Exercise text:
________

In today’s environment, no company is immune from challenges of shareholder activists. It’s a challenge that boards must be ready to meet (and sometimes embrace).  Activists have likely become a permanent fixture in today’s capital markets, forcing boards to ask themselves some of the following questions: What are the most likely activist investors in a current shareholder base? Where is our company most vulnerable? How do we prepare for an attack from one of our shareholders

While activism is a longstanding practice, the growing influence of activist campaigns has grown and gained media attention over the last few years. They have become more sophisticated in their analysis and are now more closely scrutinizing the role and effectiveness of corporate boards, often seeking to gain director control by occupying board seats. Today it’s critical that boards not only think like activist but in some ways be one step ahead of the activist.  For years, the National Association of Corporate Directors (NACD) has been educating boards on effective investor engagement and more recently on the preparation for and response to shareholder campaigns.  The 2016–2017 NACD Public Company Governance Survey found that despite the significant increase in activist activity among both large-cap and small-cap companies, only 20% of respondents pointed to investor activism as a key issue affecting their businesses in the next year, likely signaling a false sense of comfort.  Similarly, a 2015 NACD survey indicates that levels of preparedness are inadequate. Only in NACD’s previous survey, 20% of respondents whose companies who were approached by an activist within the prior 12 months, 46% of respondents did not have a plan in place to respond.

It is incumbent upon boards to lead on the front foot and anticipate activist behavior evaluate their own performance and that of the company by looking at their organizations through the lens an activist investor. By understanding the mindset of an activist, directors can prepare a plan of response and lead with confidence.

Although the severity of each activist’s objectives will vary, their ultimate goals can be characterized into the following four areas:

  • Improve financial performance through operational changes and/or corporate restructuring;
  • Return cash to shareholders through share buybacks or dividends;
  • Change corporate policies on social and/or environmental issues; and
  • Change governance practices or the composition of the board itself.

It’s critical for the board to assess the company’s degree of vulnerability to each of these goals. In the current environment, a pending activist campaign should be looked at as a when, not an if.

________

Entries supplied:
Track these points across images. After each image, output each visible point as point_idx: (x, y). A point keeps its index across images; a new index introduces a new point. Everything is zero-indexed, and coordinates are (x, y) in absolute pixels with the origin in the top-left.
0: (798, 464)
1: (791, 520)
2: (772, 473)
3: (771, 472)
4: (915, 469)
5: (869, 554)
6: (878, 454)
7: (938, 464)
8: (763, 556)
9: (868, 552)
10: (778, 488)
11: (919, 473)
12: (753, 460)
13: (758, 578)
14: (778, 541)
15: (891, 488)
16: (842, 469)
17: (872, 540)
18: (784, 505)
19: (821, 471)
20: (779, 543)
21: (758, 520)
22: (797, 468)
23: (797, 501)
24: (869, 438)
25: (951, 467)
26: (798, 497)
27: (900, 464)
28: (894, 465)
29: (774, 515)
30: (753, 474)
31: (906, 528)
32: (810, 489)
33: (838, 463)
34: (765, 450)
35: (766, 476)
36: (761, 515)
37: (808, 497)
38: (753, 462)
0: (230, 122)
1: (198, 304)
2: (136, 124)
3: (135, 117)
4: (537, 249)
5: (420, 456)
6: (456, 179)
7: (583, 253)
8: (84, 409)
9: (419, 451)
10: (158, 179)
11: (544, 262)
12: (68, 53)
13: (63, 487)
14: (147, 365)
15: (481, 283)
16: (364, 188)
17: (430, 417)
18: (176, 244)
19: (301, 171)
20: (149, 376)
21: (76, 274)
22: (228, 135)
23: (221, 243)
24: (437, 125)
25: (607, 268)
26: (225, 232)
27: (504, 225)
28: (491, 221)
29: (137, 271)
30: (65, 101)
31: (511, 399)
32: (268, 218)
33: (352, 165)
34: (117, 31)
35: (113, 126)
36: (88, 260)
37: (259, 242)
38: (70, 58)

________

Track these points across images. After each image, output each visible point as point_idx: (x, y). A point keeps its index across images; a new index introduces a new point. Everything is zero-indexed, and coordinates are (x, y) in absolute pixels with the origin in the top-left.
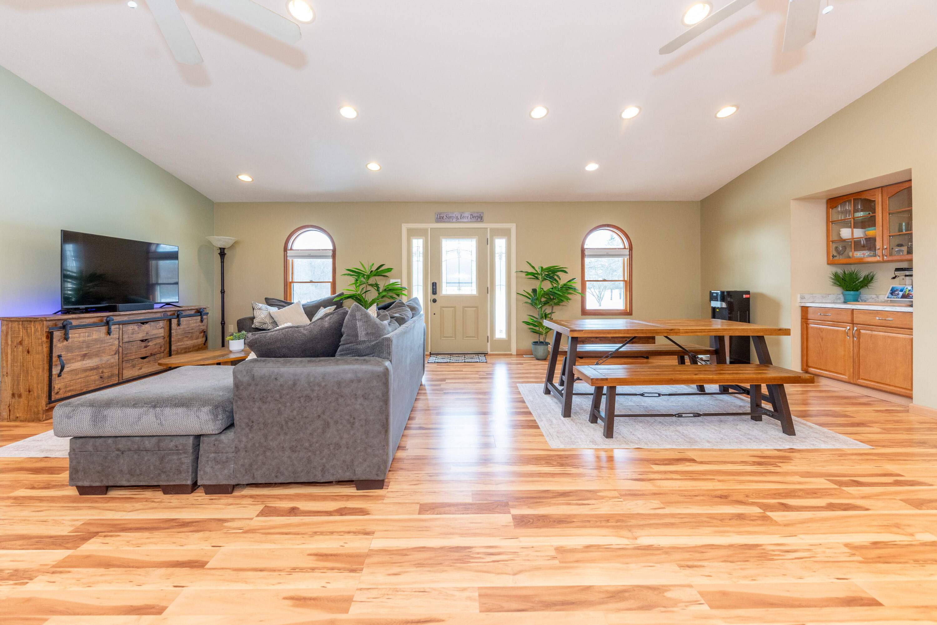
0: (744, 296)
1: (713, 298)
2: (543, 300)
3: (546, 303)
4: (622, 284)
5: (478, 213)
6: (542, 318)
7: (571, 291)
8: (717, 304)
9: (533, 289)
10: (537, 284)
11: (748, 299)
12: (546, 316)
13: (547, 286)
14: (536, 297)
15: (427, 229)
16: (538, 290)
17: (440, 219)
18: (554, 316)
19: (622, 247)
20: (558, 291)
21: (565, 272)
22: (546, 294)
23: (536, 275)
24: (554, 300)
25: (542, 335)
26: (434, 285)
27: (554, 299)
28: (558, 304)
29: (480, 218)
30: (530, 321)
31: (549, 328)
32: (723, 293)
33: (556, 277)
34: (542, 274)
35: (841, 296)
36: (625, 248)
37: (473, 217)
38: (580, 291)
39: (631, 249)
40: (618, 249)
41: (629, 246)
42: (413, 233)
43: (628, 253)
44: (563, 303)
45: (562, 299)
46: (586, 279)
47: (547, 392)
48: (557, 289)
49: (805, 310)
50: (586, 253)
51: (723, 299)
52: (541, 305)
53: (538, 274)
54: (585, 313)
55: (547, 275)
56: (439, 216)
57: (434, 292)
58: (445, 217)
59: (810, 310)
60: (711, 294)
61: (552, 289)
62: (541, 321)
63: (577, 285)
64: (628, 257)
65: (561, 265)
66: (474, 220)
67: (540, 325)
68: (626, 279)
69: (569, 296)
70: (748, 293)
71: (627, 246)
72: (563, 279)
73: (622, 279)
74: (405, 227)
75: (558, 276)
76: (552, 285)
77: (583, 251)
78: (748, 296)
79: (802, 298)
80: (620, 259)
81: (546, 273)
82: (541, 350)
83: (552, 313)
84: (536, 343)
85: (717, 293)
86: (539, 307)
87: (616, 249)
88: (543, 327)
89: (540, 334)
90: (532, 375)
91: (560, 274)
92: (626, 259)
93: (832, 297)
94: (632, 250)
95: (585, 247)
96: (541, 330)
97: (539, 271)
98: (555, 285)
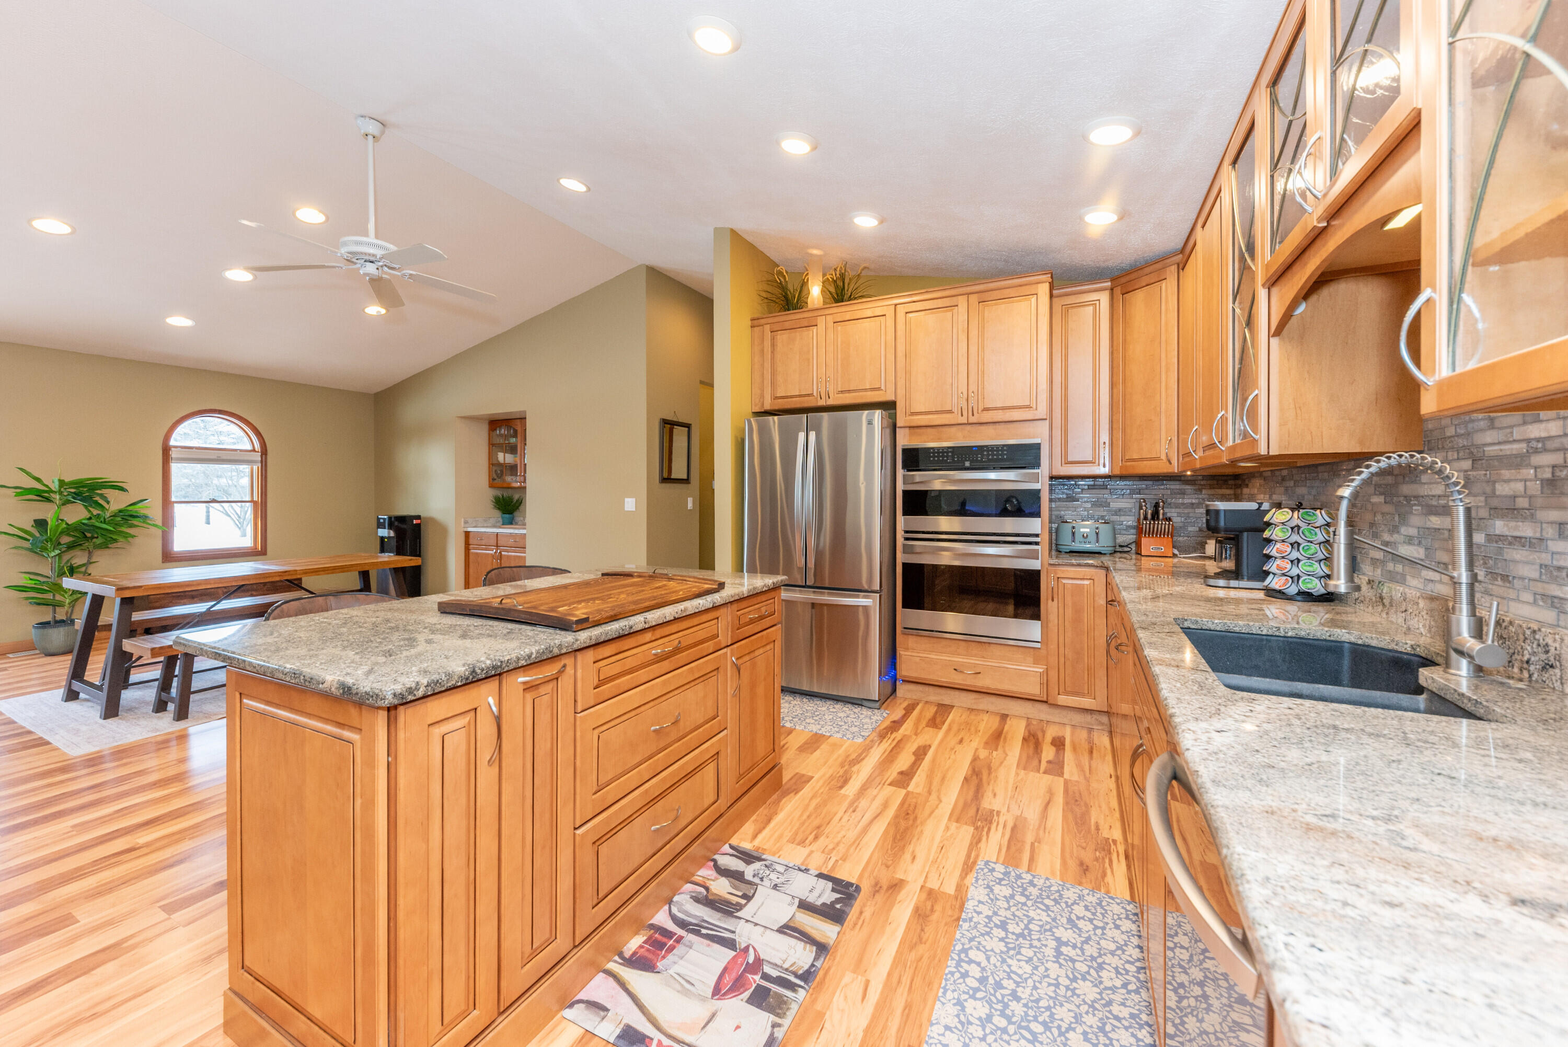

________

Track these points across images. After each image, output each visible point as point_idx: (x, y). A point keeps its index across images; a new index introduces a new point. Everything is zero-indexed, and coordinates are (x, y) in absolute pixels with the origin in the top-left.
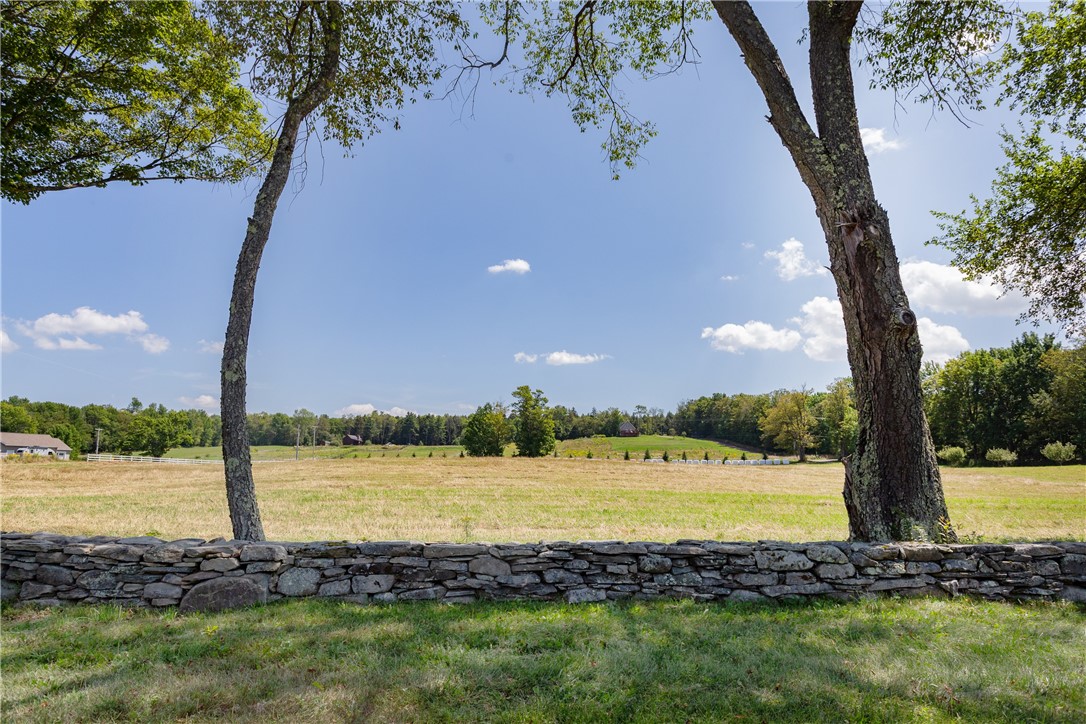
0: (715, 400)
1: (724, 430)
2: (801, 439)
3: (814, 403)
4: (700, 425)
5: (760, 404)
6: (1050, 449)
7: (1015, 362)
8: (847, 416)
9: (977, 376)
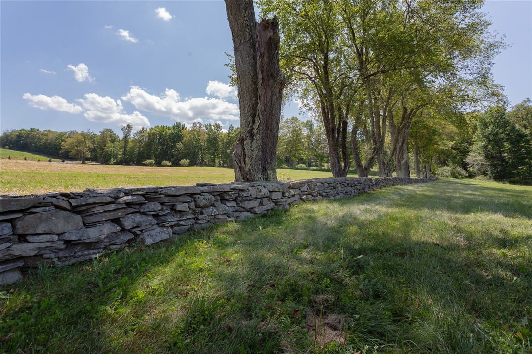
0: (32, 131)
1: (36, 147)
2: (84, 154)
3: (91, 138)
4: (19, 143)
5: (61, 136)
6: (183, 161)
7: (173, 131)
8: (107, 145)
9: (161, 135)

________

Work item:
Carry on the passage about boards and shareholder activists, writing onward from its final sentence.

Task result:
[1] In the event that an activist engages with the company, NACD has outlined 10 steps a board can take to address and respond:

  1. Before an activist challenge occurs, the board should prepare in advance by assessing company vulnerabilities, assembling a response team, and creating an activist-response plan.
  2. Upon receiving a call from an activist, listen to the activist’s input and recommendations. Leave the door open for continued communications with the activist.
  3. Communicate the company’s long-term business strategy to the activist and other shareholders. Be open to meeting with institutional shareholders and proxy advisory firms.
  4. The board should meet with the team designated to respond to activism (e.g., key officers, counsel, bankers, proxy soliciting firm, consulting firm, and a PR firm).
  5. Select a spokesperson from the response team who will serve as the point of contact with the activist. This may be the independent chair, the lead director, and/or a committee chair, depending on the grounds of the activist’s challenge.
  6. Evaluate the activist’s demands, throughout the process. Recognize that a public campaign is both costly and distracting to everyday business and consider possible alternatives to a proxy fight (e.g., giving the activist board representation or altering business strategy according to the activist’s proposals). Determine whether you will challenge the activist, negotiate, or acquiesce to his or her demands.
  7. Understand the positions of institutional shareholders and proxy advisory firms and whether they align with the activist’s position. Their stances may indicate the type of fight you will be up against.
  8. Ensure that the board and management present a unified front regarding your company’s strategy.
  9. Maintaining high performance throughout the engagement period is critical. If company performance declines, this will only give the activist more ammunition.
  10. Recognize that even if you win the contest, the battle may not be over if the activist maintains his or her ownership position.

Post by Peter Gleason, CEO and President of the National Association of Corporate Directors (NACD)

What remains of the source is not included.